TimePillars: Temporally-Recurrent 3D LiDAR Object Detection

TL;DR

TimePillars tackles the challenge of long-range 3D LiDAR object detection under sparse single-frame data by introducing a temporally recurrent, hardware-friendly pipeline built on pillar-based BEV representations. It uses a convGRU memory after the backbone and a convolutional ego-motion compensation mechanism guided by an auxiliary task, enabling robust fusion of past frames without heavy 3D or sparse-convolution operations. The approach achieves superior long-range performance, particularly for cyclists and pedestrians, while maintaining real-time latency and outperforming single-frame and naive multi-frame baselines on the Zenseact Open Dataset. Ablation studies confirm the value of placing the memory after the backbone and of auxiliary supervision, establishing TimePillars as a practical and effective baseline for temporally-aware 3D LiDAR detection with hardware constraints.

Abstract

Object detection applied to LiDAR point clouds is a relevant task in robotics, and particularly in autonomous driving. Single frame methods, predominant in the field, exploit information from individual sensor scans. Recent approaches achieve good performance, at relatively low inference time. Nevertheless, given the inherent high sparsity of LiDAR data, these methods struggle in long-range detection (e.g. 200m) which we deem to be critical in achieving safe automation. Aggregating multiple scans not only leads to a denser point cloud representation, but it also brings time-awareness to the system, and provides information about how the environment is changing. Solutions of this kind, however, are often highly problem-specific, demand careful data processing, and tend not to fulfil runtime requirements. In this context we propose TimePillars, a temporally-recurrent object detection pipeline which leverages the pillar representation of LiDAR data across time, respecting hardware integration efficiency constraints, and exploiting the diversity and long-range information of the novel Zenseact Open Dataset (ZOD). Through experimentation, we prove the benefits of having recurrency, and show how basic building blocks are enough to achieve robust and efficient results.
Paper Structure (28 sections, 4 equations, 5 figures, 4 tables)

This paper contains 28 sections, 4 equations, 5 figures, 4 tables.

Figures (5)

  • Figure 1: Detection range from LiDAR point cloud data. Depicted in red, relevant established datasets KittiCaesar2019NuScenes:Drivingwaymo, which present annotations up to at most 75 m. In green, long-range information provided by Alibeigi2023ZenseactDriving, reaching around 200 m of distance.

• _Prompt 1_
Update everything in the TimePillars summary from "Paper Structure (28" down to "m of distance." by putting "Detection distance" in place of "Detection range", and give that whole stretch back.
• _Prompt 2_
Write what comes next in the TimePillars summary, starting right after its last line.
The material that follows has nothing to do with the TimePillars summary.

• _Raw data_
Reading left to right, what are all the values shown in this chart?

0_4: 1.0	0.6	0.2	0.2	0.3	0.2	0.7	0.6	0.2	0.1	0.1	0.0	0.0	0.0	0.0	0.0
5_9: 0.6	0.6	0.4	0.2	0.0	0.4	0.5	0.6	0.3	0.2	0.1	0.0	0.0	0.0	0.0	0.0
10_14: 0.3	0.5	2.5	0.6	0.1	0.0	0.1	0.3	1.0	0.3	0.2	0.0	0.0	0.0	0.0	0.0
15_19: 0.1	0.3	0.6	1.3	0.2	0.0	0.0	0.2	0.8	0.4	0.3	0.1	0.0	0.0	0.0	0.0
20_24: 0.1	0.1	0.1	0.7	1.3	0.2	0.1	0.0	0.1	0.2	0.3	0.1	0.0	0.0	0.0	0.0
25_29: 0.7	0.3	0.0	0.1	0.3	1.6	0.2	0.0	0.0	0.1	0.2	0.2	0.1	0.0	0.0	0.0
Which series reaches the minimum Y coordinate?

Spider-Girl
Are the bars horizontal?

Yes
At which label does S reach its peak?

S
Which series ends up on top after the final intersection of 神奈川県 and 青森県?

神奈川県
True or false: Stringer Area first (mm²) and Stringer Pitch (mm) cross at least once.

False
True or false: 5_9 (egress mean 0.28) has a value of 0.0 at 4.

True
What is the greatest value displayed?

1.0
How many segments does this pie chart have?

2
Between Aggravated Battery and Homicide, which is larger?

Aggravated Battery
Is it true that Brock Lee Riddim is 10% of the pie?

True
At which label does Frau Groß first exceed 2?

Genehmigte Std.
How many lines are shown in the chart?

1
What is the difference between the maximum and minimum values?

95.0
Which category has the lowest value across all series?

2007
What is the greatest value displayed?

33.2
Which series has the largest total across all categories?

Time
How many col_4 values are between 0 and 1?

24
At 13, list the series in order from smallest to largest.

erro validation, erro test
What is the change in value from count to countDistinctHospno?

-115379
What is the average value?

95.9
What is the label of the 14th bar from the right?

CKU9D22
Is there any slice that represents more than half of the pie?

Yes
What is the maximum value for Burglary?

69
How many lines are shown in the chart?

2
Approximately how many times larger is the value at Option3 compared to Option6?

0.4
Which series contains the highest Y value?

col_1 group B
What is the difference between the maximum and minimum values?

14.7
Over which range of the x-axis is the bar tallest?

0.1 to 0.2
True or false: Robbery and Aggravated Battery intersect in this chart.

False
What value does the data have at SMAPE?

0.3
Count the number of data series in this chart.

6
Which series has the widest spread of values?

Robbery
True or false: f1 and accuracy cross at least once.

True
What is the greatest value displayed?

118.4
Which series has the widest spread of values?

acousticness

• _Written reply 1_
Paper Structure (28 sections, 4 equations, 5 figures, 4 tables)

This paper contains 28 sections, 4 equations, 5 figures, 4 tables.

Figures (5)

  • Figure 1: Detection distance from LiDAR point cloud data. Depicted in red, relevant established datasets KittiCaesar2019NuScenes:Drivingwaymo, which present annotations up to at most 75 m. In green, long-range information provided by Alibeigi2023ZenseactDriving, reaching around 200 m of distance.

• _Written reply 2_
  • Figure 2: TimePillars pipeline overview. Our method takes LiDAR point clouds as input, and outputs object detection predictions based on past experience (memory) and observations in the present. Preprocessing and postprocessing stages accomodate input raw LiDAR data and detection predictions for feature encoding and bounding boxes extraction, respectively. Valuable information, early encoded as pillars and further developed by a 2D convolutional backbone, is saved by a convGRU-based memory unit. A feature EGO-motion compensation module, guided by auxiliary learning, guarantees memory correctness across time.
  • Figure 3: Illustration of both the transformation module and its auxiliary task. A single convolutional layer maps the transformation of the hidden state, provided analytical transformation details in the channel dimension. A lightweight CNN auxiliary task ensures the validity of the transformation module by enforcing transformed features in the output.
  • Figure 4: Illustration of a simplified training step. The hidden state is built by running the network for a fixed number of iterations with scans prior to the core frame, ignoring the output. Then, we perform a final pass through the network with the core frame (annotated) as input, and backpropagate to update the weights.
  • Figure 5: BEV visualization of TimePillars conv-based applied to the driving context. Model predictions are depicted together with the corresponding ground truths. Vehicles in blue, cyclists in red and pedestrians in green. Note the heading direction indicated with an arrow.